What happens is, they start out in one place, with a particular statement about what matters to you in this crazy and mixed-up world… and they….
But it’s not evolution in the context of adaptation to a positive good, like Darwin and how our species is now walking upright. It’s not about being a better fit to the environment, where we’re good at breathing air and we’ll let those fishes continue breathing in water. Oh no, it’s not evolution like that, in favor of life. Instead, as this beast of a draft, this essay-as-organism wanders down the page, it mutates. It shifts. It undergoes this weird slithery transformation. (Some — not naming names — might even call it a regression.)
We’re not sure what kind of dark alchemy you’ve done in your draft, but frequently, by the time we get to the end of it, we’re like, “Whu?”
The ending of your essay bears no resemblance to the beginning.
It’s like one of those hydra monsters, or a Medusa of snakes, each one writhing in its own independent direction.
(Can you tell we’ve been reading too many essays today?

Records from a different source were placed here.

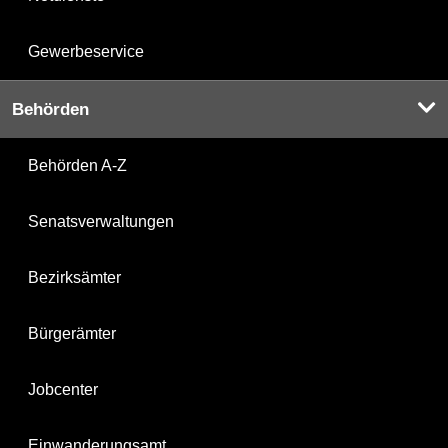
Gewerbeservice
Behörden
Behörden A-Z
Senatsverwaltungen
Bezirksämter
Bürgerämter
Jobcenter
Einwanderungsamt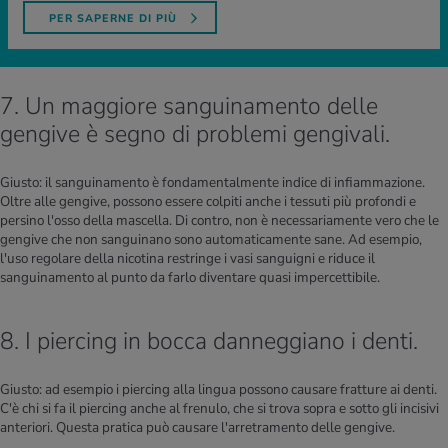
PER SAPERNE DI PIÙ
7. Un maggiore sanguinamento delle
gengive è segno di problemi gengivali.
Giusto: il sanguinamento è fondamentalmente indice di infiammazione.
Oltre alle gengive, possono essere colpiti anche i tessuti più profondi e
persino l'osso della mascella. Di contro, non è necessariamente vero che le
gengive che non sanguinano sono automaticamente sane. Ad esempio,
l'uso regolare della nicotina restringe i vasi sanguigni e riduce il
sanguinamento al punto da farlo diventare quasi impercettibile.
8. I piercing in bocca danneggiano i denti.
Giusto: ad esempio i piercing alla lingua possono causare fratture ai denti.
C'è chi si fa il piercing anche al frenulo, che si trova sopra e sotto gli incisivi
anteriori. Questa pratica può causare l'arretramento delle gengive.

The ‘Snark brain is fried. Forgive us our many metaphors.)
Where were we.
The tip for testing your Stanford Essay A is a very easy test for internal consistency.
Read the last paragraph of your essay.
Now go back to the beginning. Read your introduction.
Do they match?
Or did your answer to “What matters most?” wander off into the thicket of confusing ideas somewhere in the middle and get hopelessly lost, never to be heard from again?